Source:
-- Start --

Milanote: A perfect visual thinking tool for creatives (2024)


If you’re looking for a tool that can help you capture and organize your ideas and creative projects, you’re going to love Milanote. This visual thinking tool has so much going for it that it’s quite possibly one of the best-kept secrets in the productivity tool universe.

Before you accuse me of going off the deep end, you need to understand that I’m very pragmatic about note-taking and visual thinking tools. If they’re unintuitive or have a clunky interface that gets in the way of my creative work, I’ll drop it like a hot potato. Case in point: Notion. Roam. Just too frickin’ complex for my tastes, and not visual enough, either.

In contrast, Milanote offers a unique combination of ease of use, power and flexibility that truly sets it apart in the burgeoning world of note-taking and visual thinking applications. Whoever developed it not only understands the flexible nature of creative work. They also have a keen sense for designing a friendly, intuitive user interface that makes it a pleasure to work with your ideas.

I also have high expectations for being able to capture and develop my ideas, any time, anywhere. Milanote synchronizes across multiple platforms, including web, MacOS, Windows, iOS and Android applications.

To understand what Milanote is, picture a cross between a digital note-taking tool, a mind mapping application and a digital moodboard. That only starts to describe what it makes possible.

Getting started with Milanote


To get started in Milanote, you create a board, which is a workspace that will contain all of your ideas, inspirations and content. The application gives you access to hundreds of templates – everything from brainstorming and and mind maps to creative briefs and project plans. Or you can start out with a blank workspace and follow your own path.

You add content to your Milanote workspace by dragging and dropping elements such as a note, image, link or to-do into the workspace. Each element you add to your workspace is referred to as a “card.” Basically, it’s an object that you can manipulate with surprising flexibility.

-- End --

(Items from a data source)
-- Start --

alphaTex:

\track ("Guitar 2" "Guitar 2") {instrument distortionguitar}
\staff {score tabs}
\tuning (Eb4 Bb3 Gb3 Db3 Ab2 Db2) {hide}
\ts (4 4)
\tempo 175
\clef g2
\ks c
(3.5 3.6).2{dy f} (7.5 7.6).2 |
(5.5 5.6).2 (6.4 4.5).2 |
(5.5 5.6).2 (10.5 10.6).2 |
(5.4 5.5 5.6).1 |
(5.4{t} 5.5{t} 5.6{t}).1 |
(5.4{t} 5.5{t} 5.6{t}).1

-- End --

List of tasks:
1. Reproduce the passage of the Milanote review starting with "In contrast, Milanote" and going on through "with your ideas.", substituting "growing" for "burgeoning".
2. Write the next part of the Milanote review, beginning after its final sentence.

Expected responses:
1.
In contrast, Milanote offers a unique combination of ease of use, power and flexibility that truly sets it apart in the growing world of note-taking and visual thinking applications. Whoever developed it not only understands the flexible nature of creative work. They also have a keen sense for designing a friendly, intuitive user interface that makes it a pleasure to work with your ideas.

2.
One of the things that immediately impressed me about Milanote is the amount of attention its developers have focused on providing users with a really positive first experience. As soon as you hover over a toolbar icon, a helpful pop-up tooltip explains what to do next.

Once you drag and drop a note into the workspace, another tooltip pops up, letting you know how it functions. This only happens the first time you use each tool. After this little dose of Milanote orientation, you’re on your own. It’s a nice touch that helps new users overcome the dreaded “blank screen” phenomenon – the intimidation caused by a large, blank canvas.

When you add an element to the Milanote workspace, the vertical menu bar elegantly rotates to reveal a set of context-sensitive icons that enable you to customize it to meet your needs. For example, selecting a note gives you options to convert it into a bulleted or numbered list, apply formatting to the note text, assign a color to the note and more.

Rearranging content in your workspace is as simple as drag and drop. Whn you do so, a shadow appears under the object, making it appear as if you “lifted” it off of the canvas to move it. Nice touch! It makes you feel a little bit like you’re working with a physical whiteboard.

Lost? Simply click the forward slash key on your keyboard and a “cheat sheet” pops up with a brief summary of how to accomplish the most common tasks in Milanote.

Adding notes

Adding text-based notes to your workspace is a simple drag-and-drop operation. You can also double-click in an empty area of the workspace to create a new note card.

Notes can be used to capture concise ideas. You can also capture long-form text. Milanote gives you plenty of text formatting options, including bulleted and numbered lists, quote blocks, code blocks, inline text links and the increasingly popular markdown text styling shortcuts.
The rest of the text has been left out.